The preparation of consolidated financial statements in conformity with GAAP requires management to make estimates and assumptions that affect the reported amounts of assets and liabilities and the disclosure of contingent assets and liabilities at the dates of the consolidated financial statements, and the reported amounts of revenues and expenses during the reporting period. Actual results could differ from those estimates. Assets and liabilities which are subject to judgment and use of estimates include sales allowances and allowances for doubtful accounts, the fair value of assets and liabilities assumed in business combinations, the recoverability of goodwill and long‑lived assets, valuation allowances with respect to deferred tax assets, useful lives associated with property and equipment and intangible assets, contingencies, and the valuation and assumptions underlying stock‑based compensation and other equity instruments. On an ongoing basis, the Company evaluates its estimates compared to historical experience and trends, which form the basis for making judgments about the carrying value of assets and liabilities.

Segments

Segments

The Company has one operating segment. The Company’s Chief Operating Decision Makers (“CODM”), the Chief Executive Officer, the President and the Chief Financial Officer, manage the Company’s operations based on consolidated financial information for purposes of evaluating financial performance and allocating resources.

All of the Company’s principal operations, decision‑making functions and assets are located in the United States.

Recent Accounting Pronouncements

Recent Accounting Pronouncements

Under the Jumpstart Our Business Startups Act (“JOBS Act”), the Company meets the definition of an emerging growth company. The Company has irrevocably elected to opt out of the extended transition period for complying with new or revised accounting standards pursuant to Section 107(b) of the JOBS Act.

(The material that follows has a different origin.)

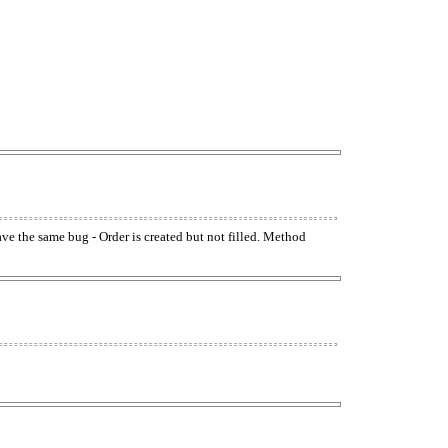
have the same bug - Order is created but not filled. Method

In June 2014, the Financial Accounting Standards Board (“FASB”) issued new guidance related to stock compensation. The new standard requires that a performance target that affects vesting, and that could be achieved after the requisite service period, be treated as a performance condition. As such, the performance target should not be reflected in estimating the grant date fair value of the award. This update further clarifies that compensation cost should be recognized in the period in which it becomes probable that the performance target will be achieved and should represent the compensation cost attributable to the periods for which the requisite service has already been rendered. The new standard is effective for fiscal years, and interim periods within those fiscal years, beginning after December 15, 2015 and can be applied either prospectively or retrospectively to all awards outstanding as of the beginning of the earliest annual period presented as an adjustment to opening retained earnings. The adoption of this guidance is not expected to have an impact on the Company’s consolidated financial statements.

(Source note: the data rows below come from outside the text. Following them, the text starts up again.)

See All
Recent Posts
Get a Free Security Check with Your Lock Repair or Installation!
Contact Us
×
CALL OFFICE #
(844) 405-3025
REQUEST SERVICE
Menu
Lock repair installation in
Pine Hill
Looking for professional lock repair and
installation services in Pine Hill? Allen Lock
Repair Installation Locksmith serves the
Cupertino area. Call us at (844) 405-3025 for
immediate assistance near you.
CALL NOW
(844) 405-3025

In May 2014, the FASB issued guidance related to revenue from contracts with customers. Under this guidance, revenue is recognized when promised goods or services are transferred to customers in an amount that reflects the consideration that is expected to be received for those goods or services. The updated standard will replace all existing revenue recognition guidance under GAAP when it becomes effective and permits the use of either the retrospective or cumulative effect transition method. Early adoption is not permitted. The guidance is effective for annual and interim reporting periods beginning after December 15, 2016. The Company is evaluating the impact of adopting this guidance on its consolidated financial statements.

In April 2014, the FASB issued an accounting standards update clarifying the threshold for a disposal to qualify as a discontinued operation and requires new disclosures of both discontinued operations and certain other disposals that do not meet the definition of a discontinued operation. This standards update is effective for fiscal years beginning on or after December 15, 2014. Early adoption is permitted but only for disposals that have not been reported in financial statements previously issued. The adoption of this guidance is not expected to have any impact on the Company’s consolidated financial statements.